SQL Server pivot vs. multiple join

Guillermo Gutiérrez picture Guillermo Gutiérrez · Sep 16, 2011 · Viewed 24.5k times · Source

What is more efficient to use in SQL Server 2005: PIVOT or MULTIPLE JOIN?

For example, I got this query using two joins:

SELECT p.name, pc1.code as code1, pc2.code as code2
FROM product p
    INNER JOIN product_code pc1
    ON p.product_id=pc1.product_id AND pc1.type=1
    INNER JOIN product_code pc2
    ON p.product_id=pc2.product_id AND pc2.type=2

I can do the same using PIVOT:

SELECT name, [1] as code1, [2] as code2
FROM (
    SELECT p.name, pc.type, pc.code
    FROM product p
        INNER JOIN product_code pc
        ON p.product_id=pc.product_id
    WHERE pc.type IN (1,2)) prods1
PIVOT(
    MAX(code) FOR type IN ([1], [2])) prods2

Which one will be more efficient?

Answer

Martin Smith picture Martin Smith · Sep 16, 2011

The answer will of course be "it depends" but based on testing this end...

Assuming

  1. 1 million products
  2. product has a clustered index on product_id
  3. Most (if not all) products have corresponding information in the product_code table
  4. Ideal indexes present on product_code for both queries.

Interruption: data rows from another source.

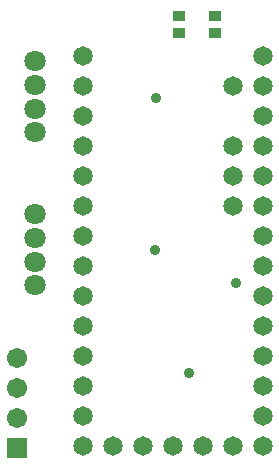
<source format=gts>
G04 Layer_Color=8388736*
%FSAX24Y24*%
%MOIN*%
G70*
G01*
G75*
%ADD19R,0.0434X0.0356*%
%ADD20R,0.0671X0.0671*%
%ADD21C,0.0671*%
%ADD22C,0.0710*%
%ADD23C,0.0650*%
%ADD24C,0.0360*%
D19*
X020300Y047224D02*
D03*
Y047776D02*
D03*
X019100Y047224D02*
D03*
Y047776D02*
D03*
D20*
X013700Y033400D02*
D03*
D21*
Y034400D02*
D03*
Y035400D02*
D03*
Y036400D02*
D03*
D22*
X014300Y038819D02*
D03*
Y039606D02*
D03*
Y040394D02*
D03*
Y041184D02*
D03*
Y043919D02*
D03*
Y044706D02*
D03*
Y045494D02*
D03*
Y046284D02*
D03*
D23*
X015900Y046450D02*
D03*
Y045450D02*
D03*
Y044450D02*
D03*
Y043450D02*
D03*
Y042450D02*
D03*
Y041450D02*
D03*
Y040450D02*
D03*
Y039450D02*
D03*
Y038450D02*
D03*
Y037450D02*
D03*
Y036450D02*
D03*
Y035450D02*
D03*
Y034450D02*
D03*
Y033450D02*
D03*
X016900D02*
D03*
X017900D02*
D03*
X018900D02*
D03*
X019900D02*
D03*
X020900D02*
D03*
X021900D02*
D03*
Y034450D02*
D03*
Y035450D02*
D03*
Y036450D02*
D03*
Y037450D02*
D03*
Y038450D02*
D03*
Y039450D02*
D03*
Y040450D02*
D03*
Y041450D02*
D03*
Y042450D02*
D03*
Y043450D02*
D03*
Y044450D02*
D03*
Y045450D02*
D03*
Y046450D02*
D03*
X020900Y045450D02*
D03*
Y043450D02*
D03*
Y042450D02*
D03*
Y041450D02*
D03*
D24*
X021000Y038900D02*
D03*
X018350Y045050D02*
D03*
X019450Y035900D02*
D03*
X018300Y040000D02*
D03*
M02*

</source>
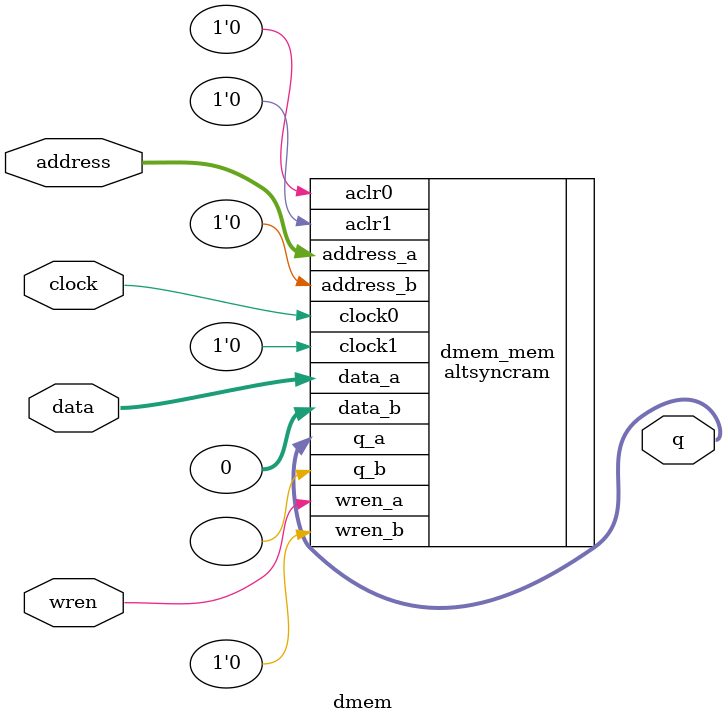
<source format=v>
module dmem (
    input [11:0] address,
    input clock,
    input [31:0] data,
    input wren,
    output [31:0] q
);
    altsyncram #(
        .operation_mode("SINGLE_PORT"),
        .width_a(32),
        .widthad_a(12),
        .numwords_a(4096),
        .outdata_reg_a("UNREGISTERED"),
        .init_file("dmem.mif")
    ) dmem_mem (
        .clock0(clock),
        .address_a(address),
        .data_a(data),
        .wren_a(wren),
        .q_a(q),
        .aclr0(1'b0),
        .aclr1(1'b0),
        .clock1(1'b0),
        .address_b(1'b0),
        .data_b(32'b0),
        .wren_b(1'b0),
        .q_b()
    );
endmodule
</source>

The PIVOT version ideally needs an index product_code(product_id, type) INCLUDE (code) whereas the JOIN version ideally needs an index product_code(type,product_id) INCLUDE (code)

If these are in place giving the plans below

Plans

then the JOIN version is more efficient.

In the case that type 1 and type 2 are the only types in the table then the PIVOT version slightly has the edge in terms of number of reads as it doesn't have to seek into product_code twice but that is more than outweighed by the additional overhead of the stream aggregate operator

PIVOT

Table 'product_code'. Scan count 1, logical reads 10467
Table 'product'. Scan count 1, logical reads 4750
   CPU time = 3297 ms,  elapsed time = 3260 ms.

JOIN

Table 'product_code'. Scan count 2, logical reads 10471
Table 'product'. Scan count 1, logical reads 4750
   CPU time = 1906 ms,  elapsed time = 1866 ms.

If there are additional type records other than 1 and 2 the JOIN version will increase its advantage as it just does merge joins on the relevant sections of the type,product_id index whereas the PIVOT plan uses product_id, type and so would have to scan over the additional type rows that are intermingled with the 1 and 2 rows.